Opdracht:
Schrijf de regels van de lijst letterlijk over, van het begin tot en met de regel waarin "لقد قمت أيضًا" staat.

Uitgelezen gegevens:
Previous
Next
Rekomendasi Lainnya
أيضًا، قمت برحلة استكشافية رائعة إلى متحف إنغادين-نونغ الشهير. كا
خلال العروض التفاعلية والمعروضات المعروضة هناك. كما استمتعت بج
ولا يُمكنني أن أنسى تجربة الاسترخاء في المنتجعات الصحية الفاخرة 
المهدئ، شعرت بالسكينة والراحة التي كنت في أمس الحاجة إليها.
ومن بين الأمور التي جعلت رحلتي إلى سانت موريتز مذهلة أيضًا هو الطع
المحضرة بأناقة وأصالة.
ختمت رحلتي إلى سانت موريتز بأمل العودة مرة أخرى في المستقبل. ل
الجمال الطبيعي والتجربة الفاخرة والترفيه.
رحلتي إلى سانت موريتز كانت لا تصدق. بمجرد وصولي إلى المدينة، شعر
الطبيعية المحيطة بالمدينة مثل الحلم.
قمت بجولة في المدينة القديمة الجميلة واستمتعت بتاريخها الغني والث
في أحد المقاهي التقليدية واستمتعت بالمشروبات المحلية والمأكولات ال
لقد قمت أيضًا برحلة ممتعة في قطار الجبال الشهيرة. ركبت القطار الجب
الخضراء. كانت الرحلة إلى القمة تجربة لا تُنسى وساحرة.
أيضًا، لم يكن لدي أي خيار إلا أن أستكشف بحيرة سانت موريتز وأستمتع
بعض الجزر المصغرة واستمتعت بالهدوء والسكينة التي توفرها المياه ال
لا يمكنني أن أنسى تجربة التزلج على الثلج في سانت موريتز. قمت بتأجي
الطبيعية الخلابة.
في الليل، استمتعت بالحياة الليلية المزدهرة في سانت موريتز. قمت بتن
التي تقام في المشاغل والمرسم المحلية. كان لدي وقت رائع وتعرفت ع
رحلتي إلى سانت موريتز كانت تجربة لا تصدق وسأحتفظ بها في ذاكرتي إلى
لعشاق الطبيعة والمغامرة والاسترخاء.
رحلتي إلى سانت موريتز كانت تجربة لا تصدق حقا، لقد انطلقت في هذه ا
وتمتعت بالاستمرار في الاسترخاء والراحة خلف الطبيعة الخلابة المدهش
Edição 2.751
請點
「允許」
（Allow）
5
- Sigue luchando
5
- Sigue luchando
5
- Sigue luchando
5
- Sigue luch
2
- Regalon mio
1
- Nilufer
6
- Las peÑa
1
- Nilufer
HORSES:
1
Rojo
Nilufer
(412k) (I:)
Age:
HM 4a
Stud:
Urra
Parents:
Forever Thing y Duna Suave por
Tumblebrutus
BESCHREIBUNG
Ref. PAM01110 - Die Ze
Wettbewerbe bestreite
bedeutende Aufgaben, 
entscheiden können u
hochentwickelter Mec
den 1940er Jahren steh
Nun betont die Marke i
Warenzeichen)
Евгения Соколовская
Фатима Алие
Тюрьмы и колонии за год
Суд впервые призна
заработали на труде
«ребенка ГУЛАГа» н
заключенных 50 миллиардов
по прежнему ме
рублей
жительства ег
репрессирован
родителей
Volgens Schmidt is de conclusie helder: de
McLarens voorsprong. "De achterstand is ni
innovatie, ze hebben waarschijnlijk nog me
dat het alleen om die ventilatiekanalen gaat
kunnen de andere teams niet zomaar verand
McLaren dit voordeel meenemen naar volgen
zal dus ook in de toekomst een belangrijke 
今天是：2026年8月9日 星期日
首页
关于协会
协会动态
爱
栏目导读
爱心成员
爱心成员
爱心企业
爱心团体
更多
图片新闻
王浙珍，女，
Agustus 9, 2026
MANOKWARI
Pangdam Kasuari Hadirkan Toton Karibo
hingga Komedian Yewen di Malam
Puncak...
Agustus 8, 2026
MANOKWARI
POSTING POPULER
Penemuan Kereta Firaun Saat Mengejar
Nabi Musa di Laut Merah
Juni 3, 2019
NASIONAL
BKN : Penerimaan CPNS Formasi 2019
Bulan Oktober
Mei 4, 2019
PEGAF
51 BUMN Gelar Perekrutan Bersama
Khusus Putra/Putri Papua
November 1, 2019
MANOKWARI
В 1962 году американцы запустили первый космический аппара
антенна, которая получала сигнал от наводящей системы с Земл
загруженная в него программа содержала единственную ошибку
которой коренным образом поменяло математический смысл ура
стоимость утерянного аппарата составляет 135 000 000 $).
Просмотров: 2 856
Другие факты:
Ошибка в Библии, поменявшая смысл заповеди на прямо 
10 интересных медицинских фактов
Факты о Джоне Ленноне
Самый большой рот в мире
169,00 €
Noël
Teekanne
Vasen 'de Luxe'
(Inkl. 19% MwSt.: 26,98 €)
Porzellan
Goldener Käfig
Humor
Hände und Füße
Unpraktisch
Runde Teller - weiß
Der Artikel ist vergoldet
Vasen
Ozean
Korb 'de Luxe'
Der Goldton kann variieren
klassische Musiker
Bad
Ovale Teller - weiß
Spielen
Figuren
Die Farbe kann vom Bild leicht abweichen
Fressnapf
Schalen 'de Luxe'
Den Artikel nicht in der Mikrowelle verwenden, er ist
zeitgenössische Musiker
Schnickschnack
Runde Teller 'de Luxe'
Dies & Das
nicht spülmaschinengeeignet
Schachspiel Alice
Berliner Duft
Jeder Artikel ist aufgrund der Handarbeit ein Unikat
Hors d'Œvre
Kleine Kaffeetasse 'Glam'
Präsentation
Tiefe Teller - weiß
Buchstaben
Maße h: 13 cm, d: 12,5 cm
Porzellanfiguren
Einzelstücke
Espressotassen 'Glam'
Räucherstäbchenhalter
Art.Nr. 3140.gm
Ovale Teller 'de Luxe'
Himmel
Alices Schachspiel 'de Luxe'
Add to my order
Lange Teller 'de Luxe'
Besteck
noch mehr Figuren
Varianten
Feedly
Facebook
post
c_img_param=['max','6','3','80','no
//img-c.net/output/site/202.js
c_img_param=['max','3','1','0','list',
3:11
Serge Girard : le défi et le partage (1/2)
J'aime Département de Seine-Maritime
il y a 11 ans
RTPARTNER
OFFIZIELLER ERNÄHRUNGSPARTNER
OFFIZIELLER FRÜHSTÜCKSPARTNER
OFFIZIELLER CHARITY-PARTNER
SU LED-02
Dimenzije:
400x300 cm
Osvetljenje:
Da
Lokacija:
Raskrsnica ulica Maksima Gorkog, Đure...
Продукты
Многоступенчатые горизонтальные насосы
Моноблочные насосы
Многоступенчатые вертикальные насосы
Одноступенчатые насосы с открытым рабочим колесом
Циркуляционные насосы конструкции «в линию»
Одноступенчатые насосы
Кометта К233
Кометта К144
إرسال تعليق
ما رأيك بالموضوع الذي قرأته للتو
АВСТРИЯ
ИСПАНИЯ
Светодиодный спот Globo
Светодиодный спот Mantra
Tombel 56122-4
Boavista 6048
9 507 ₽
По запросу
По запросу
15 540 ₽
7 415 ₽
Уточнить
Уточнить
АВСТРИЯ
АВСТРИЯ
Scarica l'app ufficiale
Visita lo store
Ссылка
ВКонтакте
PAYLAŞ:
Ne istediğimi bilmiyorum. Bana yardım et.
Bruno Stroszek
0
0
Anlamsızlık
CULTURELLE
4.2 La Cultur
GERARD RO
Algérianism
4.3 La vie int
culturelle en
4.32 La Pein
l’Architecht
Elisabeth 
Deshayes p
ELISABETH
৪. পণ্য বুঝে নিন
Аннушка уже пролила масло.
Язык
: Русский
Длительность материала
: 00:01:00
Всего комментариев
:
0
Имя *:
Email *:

Jouw antwoord:
Previous
Next
Rekomendasi Lainnya
أيضًا، قمت برحلة استكشافية رائعة إلى متحف إنغادين-نونغ الشهير. كا
خلال العروض التفاعلية والمعروضات المعروضة هناك. كما استمتعت بج
ولا يُمكنني أن أنسى تجربة الاسترخاء في المنتجعات الصحية الفاخرة 
المهدئ، شعرت بالسكينة والراحة التي كنت في أمس الحاجة إليها.
ومن بين الأمور التي جعلت رحلتي إلى سانت موريتز مذهلة أيضًا هو الطع
المحضرة بأناقة وأصالة.
ختمت رحلتي إلى سانت موريتز بأمل العودة مرة أخرى في المستقبل. ل
الجمال الطبيعي والتجربة الفاخرة والترفيه.
رحلتي إلى سانت موريتز كانت لا تصدق. بمجرد وصولي إلى المدينة، شعر
الطبيعية المحيطة بالمدينة مثل الحلم.
قمت بجولة في المدينة القديمة الجميلة واستمتعت بتاريخها الغني والث
في أحد المقاهي التقليدية واستمتعت بالمشروبات المحلية والمأكولات ال
لقد قمت أيضًا برحلة ممتعة في قطار الجبال الشهيرة. ركبت القطار الجب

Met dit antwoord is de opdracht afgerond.